Nitrogen makes up 78% of the atmosphere on earth with oxygen making up just 21%. Nitrogen gas is used in many industries such as mining and food packaging. For many of these industries to function as is required, they need a constant supply of nitrogen gas.

A lot of companies choose to use nitrogen cylinders to get the gas they require to perform their industrial operations. However, nitrogen cylinders are very expensive and can be quite a hassle. If the delivery does not go as planned, factory processes may not go as smoothly as intended which usually has knock-on effects through the process and ultimately hits the consumer in price rises or slower demand. It’s for these reasons that many businesses are turning to a nitrogen generator for their business.

Nitrogen generators are a common type of equipment that is widely used by factories across the world to create nitrogen gas inside the factories to make sure the supply of nitrogen is unlimited whenever needed.
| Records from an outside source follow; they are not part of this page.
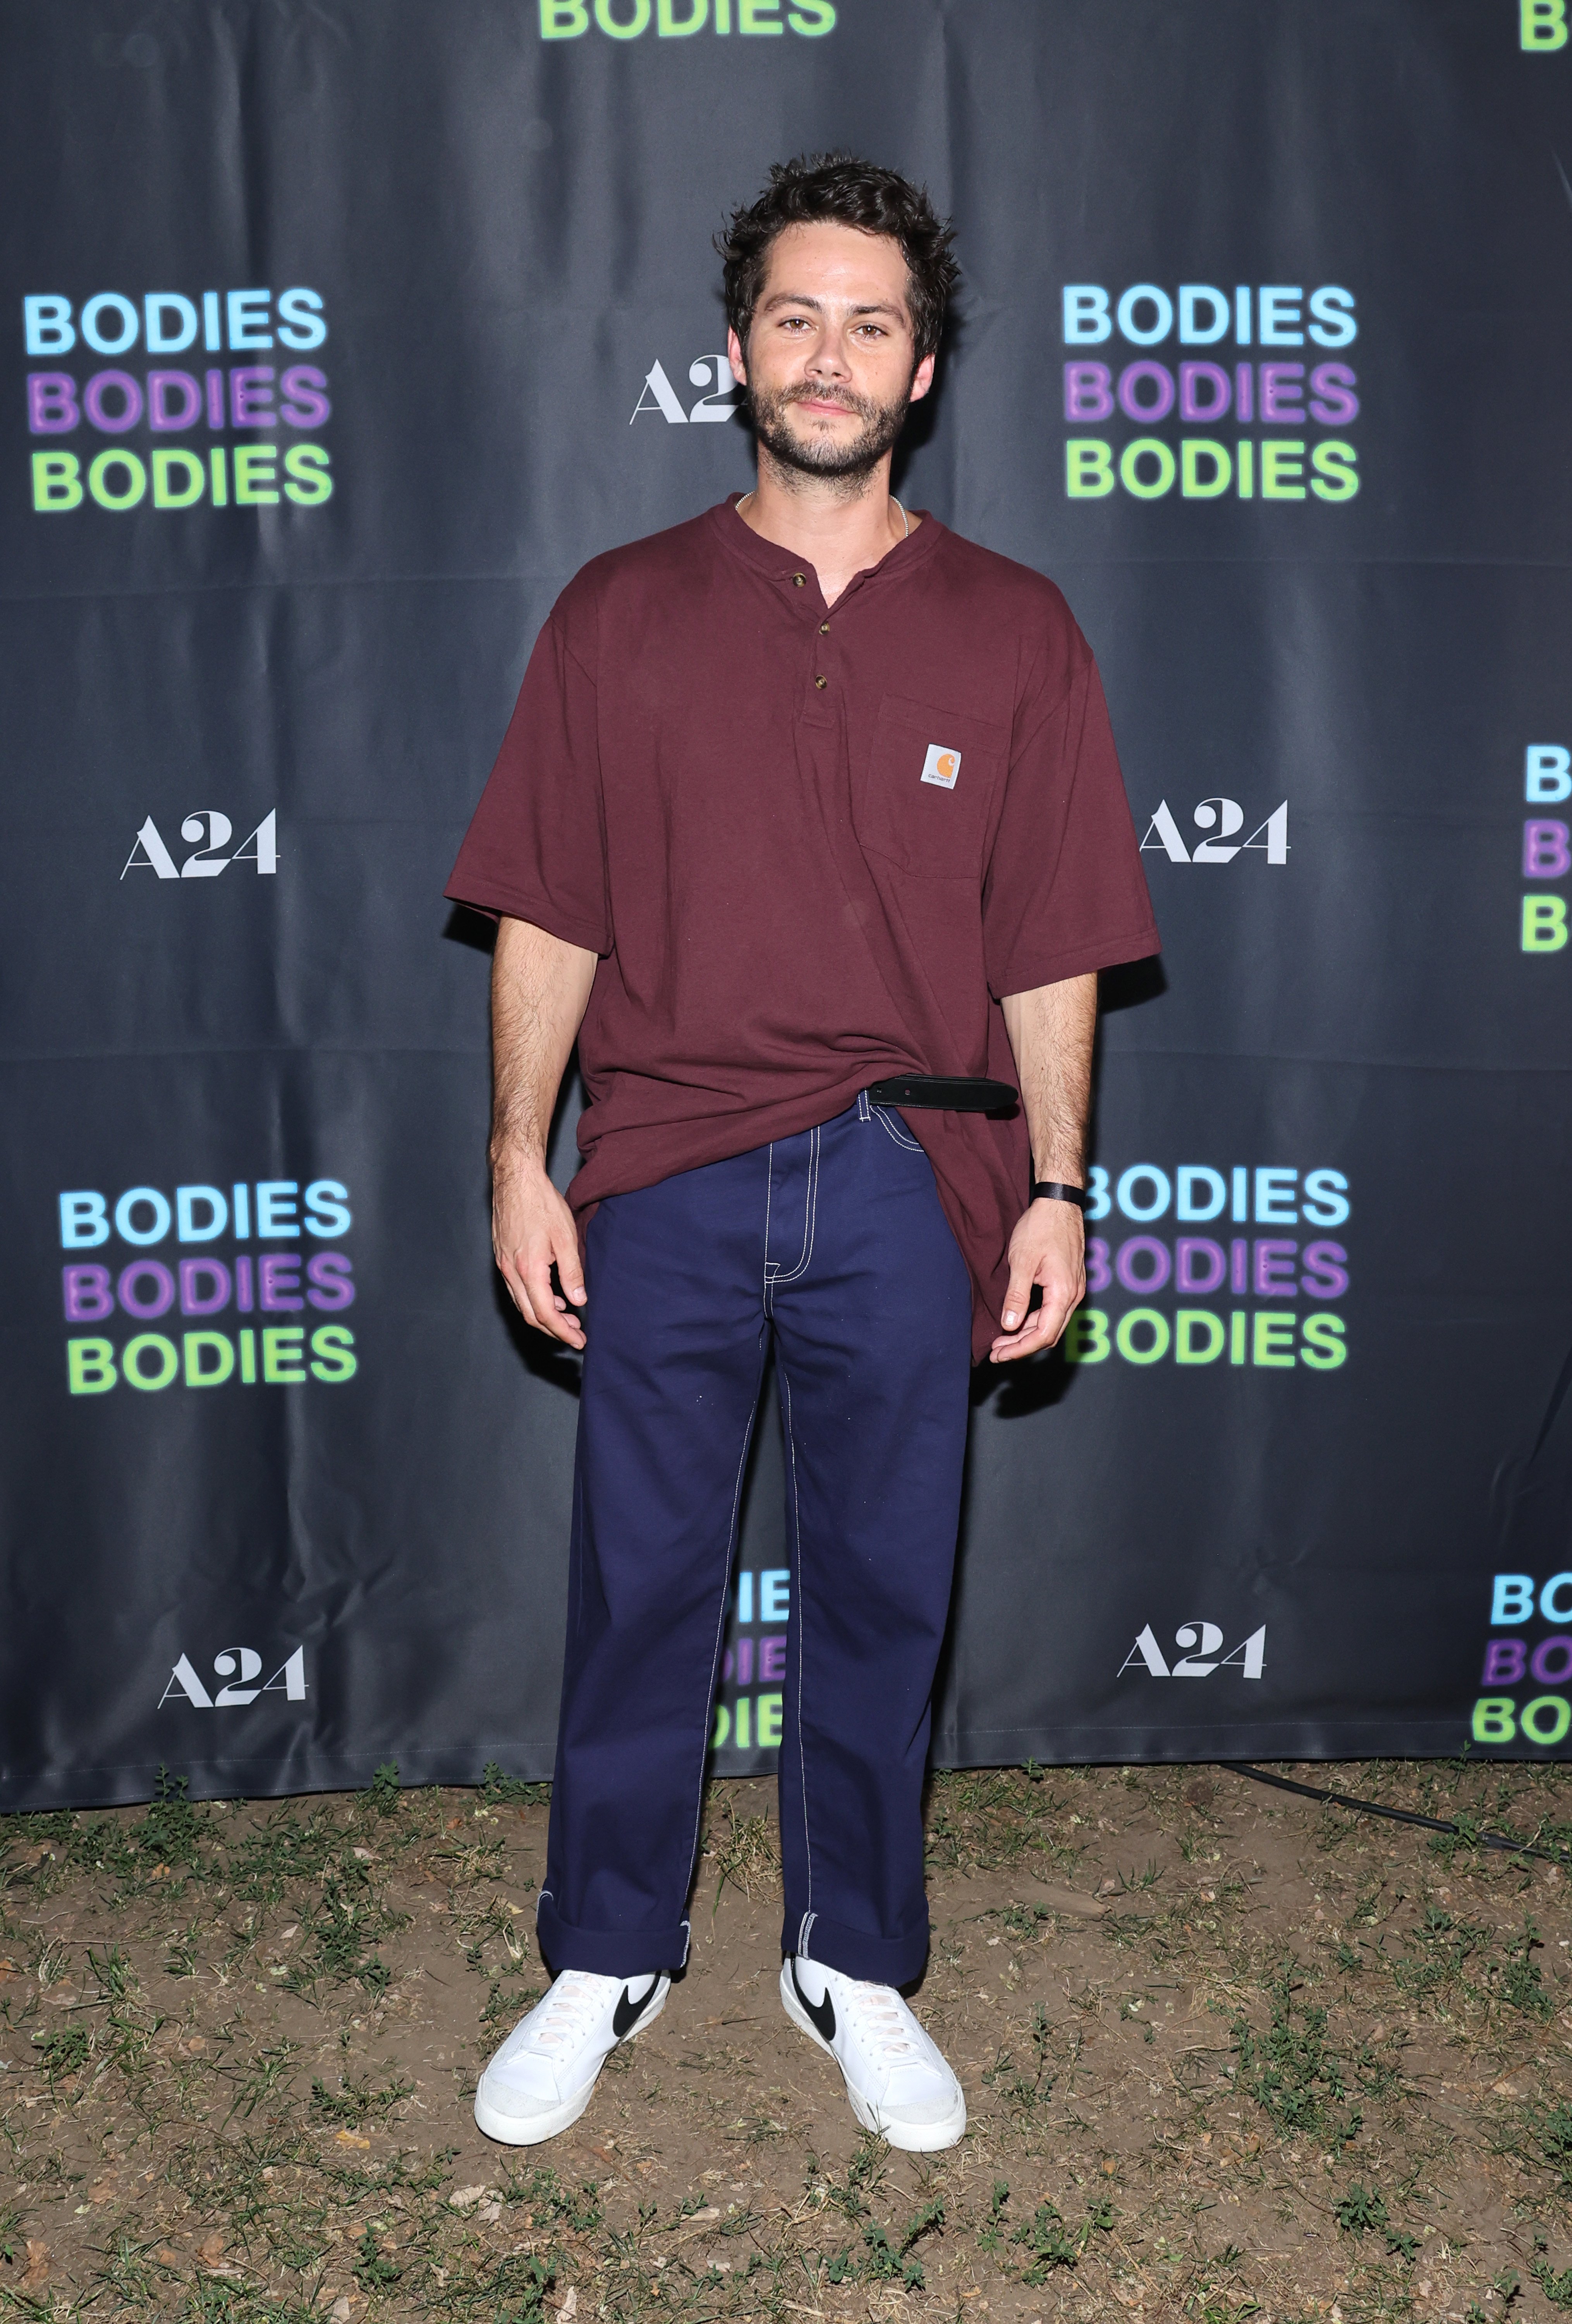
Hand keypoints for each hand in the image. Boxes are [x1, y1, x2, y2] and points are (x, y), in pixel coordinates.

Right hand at [492, 1152, 586, 1349]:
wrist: (515, 1180)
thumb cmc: (541, 1204)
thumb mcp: (566, 1238)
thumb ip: (572, 1272)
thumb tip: (579, 1300)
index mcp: (528, 1270)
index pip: (546, 1314)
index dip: (563, 1332)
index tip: (579, 1341)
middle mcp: (511, 1272)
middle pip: (531, 1315)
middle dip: (554, 1329)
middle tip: (576, 1333)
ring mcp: (503, 1266)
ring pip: (521, 1304)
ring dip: (544, 1314)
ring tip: (567, 1315)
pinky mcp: (502, 1257)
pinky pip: (516, 1289)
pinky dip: (533, 1299)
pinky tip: (550, 1294)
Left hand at [988, 1197, 1085, 1362]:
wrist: (1059, 1204)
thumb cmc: (1040, 1228)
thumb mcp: (1022, 1261)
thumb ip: (1017, 1296)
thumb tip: (1009, 1325)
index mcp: (1063, 1293)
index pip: (1043, 1334)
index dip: (1020, 1349)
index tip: (998, 1354)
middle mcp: (1073, 1295)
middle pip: (1048, 1333)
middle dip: (1021, 1346)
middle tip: (995, 1351)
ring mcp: (1072, 1290)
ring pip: (1050, 1323)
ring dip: (1026, 1333)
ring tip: (1001, 1339)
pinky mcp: (1068, 1283)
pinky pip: (1052, 1311)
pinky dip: (1033, 1319)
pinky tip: (1016, 1319)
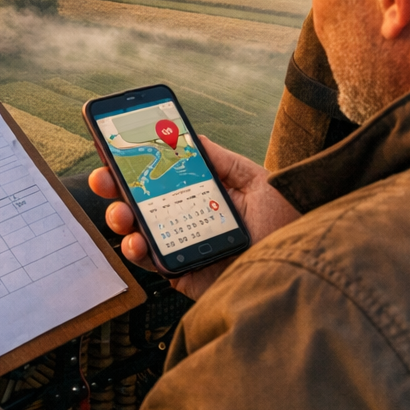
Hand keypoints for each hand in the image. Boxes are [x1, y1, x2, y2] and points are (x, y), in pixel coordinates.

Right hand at [88, 137, 299, 300]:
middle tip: (104, 178)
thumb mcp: (254, 179)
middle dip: (113, 187)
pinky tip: (137, 242)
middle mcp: (185, 218)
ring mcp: (182, 245)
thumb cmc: (286, 220)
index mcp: (198, 193)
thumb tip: (187, 135)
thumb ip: (219, 159)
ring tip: (122, 213)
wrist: (306, 260)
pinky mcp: (185, 273)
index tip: (111, 146)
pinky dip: (138, 252)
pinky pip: (152, 264)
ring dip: (120, 219)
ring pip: (136, 231)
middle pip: (137, 201)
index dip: (131, 162)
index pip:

Organisations can either use a PSA nitrogen generator or a membrane nitrogen generator.

PSA Nitrogen Generators
PSA stands for Pressure Swing Adsorption. PSA nitrogen generators operate using the PSA concept to produce a constant supply of nitrogen gas from the oxygen molecules in compressed air.

How PSA Nitrogen Generators Work

A couple of towers are filled with a sieve-lined vessel known as carbon molecular sieve (CMS). CMS is different from other activated carbons because its range of pore openings is very narrow.

Compressed air goes in from the bottom tower and through the CMS where the lining adsorbs small oxygen molecules while allowing nitrogen molecules to proceed to the receiver.

The narrow pore openings allow for oxygen molecules to penetrate, thus separating nitrogen molecules which are too large to enter the CMS, from the oxygen molecules.

The larger nitrogen molecules then emerge as the final product.

After a set time, the tower switches to regenerative mode automatically thus venting contaminants from the CMS.

Through this method, the final purity level of nitrogen generated by a PSA generator usually ranks at 99.9995%, which is slightly more than the nitrogen purity level of between 95 to 99% acquired by a membrane nitrogen generator.

Membrane Nitrogen Generators
The working principle of membrane nitrogen generators involves the compressed air getting filtered and passing through certain technically developed membranes.

These membranes have hollow fibres that operate in a similar way as reverse fibres. They simply separate nitrogen molecules from compressed air through permeation. The number of membranes in a membrane nitrogen generator system decide the purity level of the nitrogen extracted. Different sizes of the membranes dictate both the increasing and decreasing pressure and thus affect the nitrogen purity level as well.

These two types of nitrogen generators have found their ways into some of the biggest companies and help to ensure that processes run smoothly and efficiently.